Nature's Elixr
Something has happened to food. Stores are dotted with omega-3-enriched eggs, dairy products and juice. On commercials, women gyrate in orgasmic pleasure while eating probiotic yogurt. Newspaper lifestyle articles and scientific studies tell us green tea may help prevent breast cancer, while whole-grain foods may reduce the risk of heart disease.
“Functional foods” — foods that have health-promoting properties beyond their basic nutritional makeup — can be whole foods, such as cholesterol-lowering beans, or dietary components, such as flavonoids (found in berries and chocolate). And they’re big business. According to Agriculture and Agri-Food Canada, functional food industry revenues grew 15 per cent between 2002 and 2004 to $2.9 billion.
Food manufacturers would have us believe functional foods are nature’s elixir, capable of delivering a range of health benefits — from alleviating menopause symptoms to warding off Alzheimer's. What’s real and what’s marketing mumbo-jumbo?
Health Canada regulates what manufacturers can claim on packaged foods and in advertising. For example, “May reduce the risk” of heart disease is allowed on certain products that are low in saturated and trans fats and high in fibre. Stating a food will help prevent breast cancer or boost the immune system, however, is not allowed. Those are the rules as they apply to packaging on the shelves; cyberspace is a different story.
The need for educated consumers
Manufacturer websites tout all kinds of health benefits. A site for a Yogen Früz probiotic frozen yogurt states, among other things, that probiotics can reduce the risk of colon cancer, allowing the consumer to leap to the conclusion that its frozen yogurt could do the same. Gregor Reid, a professor of microbiology at the University of Western Ontario finds this sort of advertising “misleading” and “inappropriate.”
The onus is on us to be educated consumers. Ann McConkey, a dietitian in Winnipeg, says there are many reliable web sites, such as Dietitians of Canada (dietitians.ca) and the Canadian Women’s Health Network (cwhn.ca), that have good information and links to other reputable sites. “The media present so many studies that it’s hard to make good choices,” she says. “On these sites, someone has done the research and summarizes it in a way that’s understandable.” You can also look at scientific studies first-hand on such sites as the U.S. National Library of Medicine's PubMed, though you have to know what you are looking for. “I don’t care about the thousands of studies on the health of rats in the labs of North America,” says Bruce Holub, professor emeritus of nutritional sciences at the University of Guelph (Ont.). “Show me the peer-reviewed human studies: That’s all I care about in terms of delivering information to the public.”

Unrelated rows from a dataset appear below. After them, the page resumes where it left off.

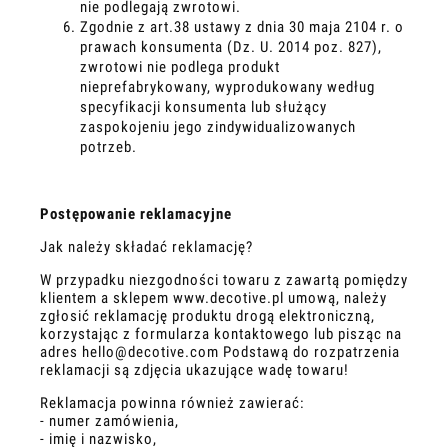
nie podlegają zwrotowi.
Zgodnie z art.38 ustawy z dnia 30 maja 2104 r. o
prawach konsumenta (Dz. U. 2014 poz. 827),
zwrotowi nie podlega produkt
nieprefabrykowany, wyprodukowany według
specyfikacji konsumenta lub służący
zaspokojeniu jego zindywidualizowanych
potrzeb.
Postępowanie reklamacyjne
Jak należy składać reklamację?
W przypadku niezgodności towaru z zawartą pomiędzy
klientem a sklepem
www.decotive.pl
umową, należy
zgłosić reklamację produktu drogą elektroniczną,
korzystając z formularza kontaktowego lub pisząc na
adres
hello@decotive.com
Podstawą do rozpatrzenia
reklamacji są zdjęcia ukazujące wadę towaru!
Reklamacja powinna również zawierać:
- numer zamówienia,
- imię i nazwisko,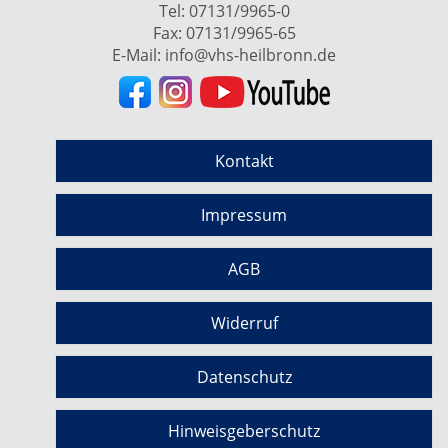
Tel:
07131/9965-0
Fax: 07131/9965-65
E-Mail:
info@vhs-heilbronn.de
Kontakt
Impressum
AGB
Widerruf
Datenschutz
Hinweisgeberschutz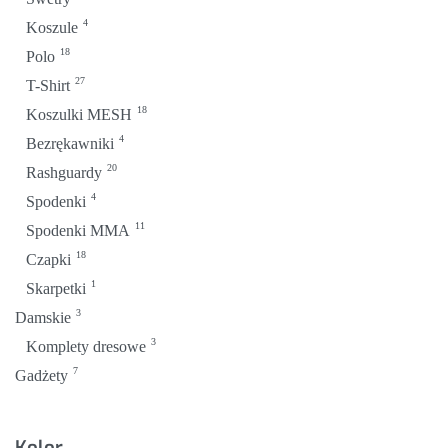
4
Koszule
18
Polo
27
T-Shirt
18
Koszulki MESH
4
Bezrękawniki
20
Rashguardy
4
Spodenki
11
Spodenki MMA
18
Czapki
1
Skarpetki
3
Damskie
3
Komplety dresowe
7
Gadżety
Kolor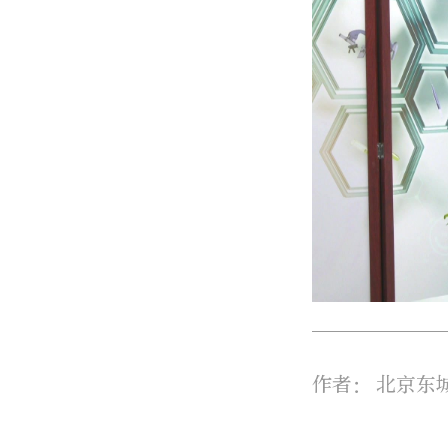
作者：
北京东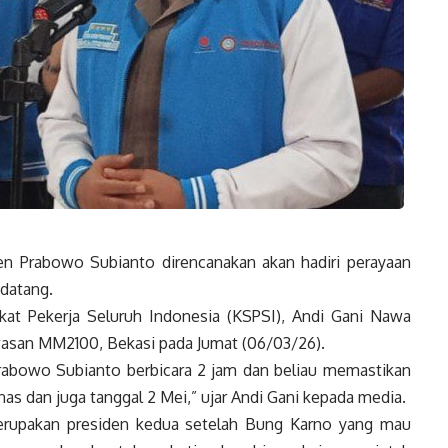
n Prabowo Subianto direncanakan akan hadiri perayaan
datang.
ikat Pekerja Seluruh Indonesia (KSPSI), Andi Gani Nawa
wasan MM2100, Bekasi pada Jumat (06/03/26).
rabowo Subianto berbicara 2 jam dan beliau memastikan
s dan juga tanggal 2 Mei,” ujar Andi Gani kepada media.
erupakan presiden kedua setelah Bung Karno yang mau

So what are these functional food components? More asked nutritional experts for a primer on four components — psyllium, probiotics, omega-3 fatty acids and soy isoflavones — to better understand what we are being asked to put in our bodies.
Psyllium
What is it? Psyllium is a plant with the highest amount of soluble fibre found in nature. We need two types of fibre in our daily diet — soluble and insoluble. Insoluble fibre, in foods such as wheat bran and fruit skins, speeds up digestion, bulks up stool and helps keep us regular. Soluble fibre, from psyllium, oats, legumes, fruits and vegetables, dissolves in water and becomes gel-like, softening stool and slowing down digestion and the release of carbohydrate energy, which stabilizes blood sugar levels and helps you feel full longer.

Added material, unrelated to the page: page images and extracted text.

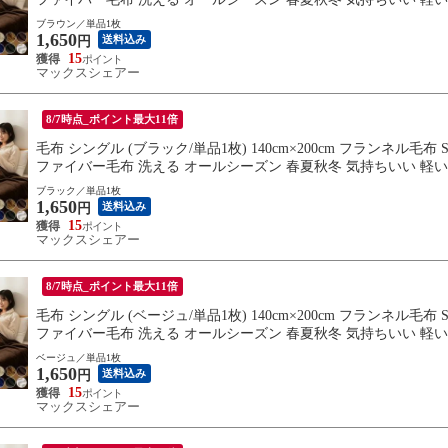
料
ブラウン／単品1枚
1,650
送料込み
円
15
マックスシェアー
8/7時点_ポイント最大11倍
毛布 シングル (ブラック/単品1枚) 140cm×200cm フランネル
ファイバー毛布 洗える オールシーズン 春夏秋冬 気持ちいい 軽い
料
ブラック／単品1枚
1,650
送料込み
円
15
マックスシェアー
8/7時点_ポイント最大11倍
毛布 シングル (ベージュ/単品1枚) 140cm×200cm フランネル
ファイバー毛布 洗える オールシーズン 春夏秋冬 気持ちいい 軽い
料
ベージュ／単品1枚
1,650
送料込み
円
15
マックスシェアー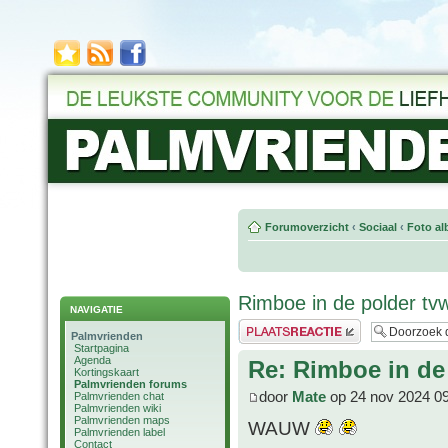
Forumoverzicht
‹
Sociaal
‹
Foto al
Rimboe in de polder tv
NAVIGATIE
Plaats een reactie
Palmvrienden
Startpagina
Agenda
Re: Rimboe in de
Kortingskaart
Palmvrienden forums
door
Mate
op 24 nov 2024 0
Palmvrienden chat
Palmvrienden wiki
Palmvrienden maps
WAUW
Palmvrienden label
Contact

Where is it found? Two cereals of the few in Canada enriched with psyllium are Kellogg’s All-Bran Buds and All-Bran Guardian. It’s also the dissolvable powder in the fibre supplement Metamucil.

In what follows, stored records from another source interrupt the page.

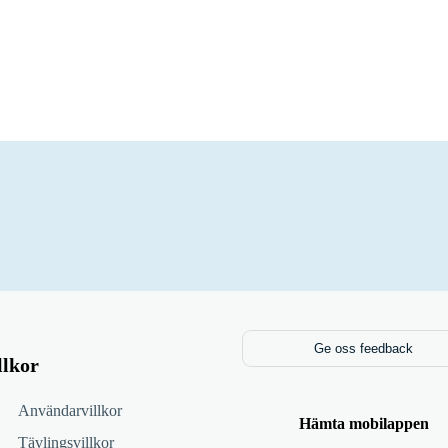
Ge oss feedback
llkor
Användarvillkor
Hämta mobilappen
Tävlingsvillkor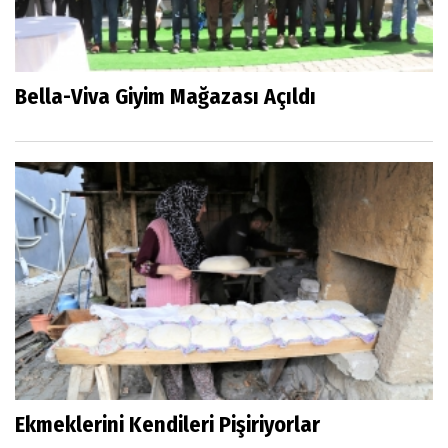
Bella-Viva Giyim Mağazası Açıldı
Ekmeklerini Kendileri Pişiriyorlar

The claim: When Regis Philbin announces on a commercial for psyllium-enhanced Guardian cereal that a bowl a day will lower cholesterol 10 per cent in four weeks, should we believe him? Yes, says Doug Cook, a dietitian at St. Michael’s Hospital in Toronto. “If you have high cholesterol you should be eating at least 10 grams of soluble fibre a day. You get 3.5 grams in a serving of cereal with psyllium, and that’s more than you get in three apples.”
Soluble fibre has been shown to lower low-density lipoprotein (LDL) cholesterol, the “bad cholesterol” that can lead to heart disease. Louise Lambert-Lagacé, a Montreal clinical dietitian and author of Good Nutrition for a Healthy Menopause, has seen “marvelous” results among her middle-aged female patients in lowering LDL with powdered psyllium. That’s in addition to the benefit that both soluble and insoluble fibre offer in fighting constipation, a bogeyman of midlife, when our gastrointestinal motility starts to slow down.
Should we be concerned that, to make them more palatable, psyllium-enriched cereals have a higher sugar content than other high-fibre brands? Guardian’s 10 grams of sugar in a one-cup serving is hefty compared to four grams in Bran Flakes. But since most people don’t get enough fibre in their diets, Lambert-Lagacé feels the benefits outweigh the disadvantages.
The bottom line: Go for it! Bust out your breakfast bowl. “It’s not going to be harmful, and may be helpful,” says McConkey.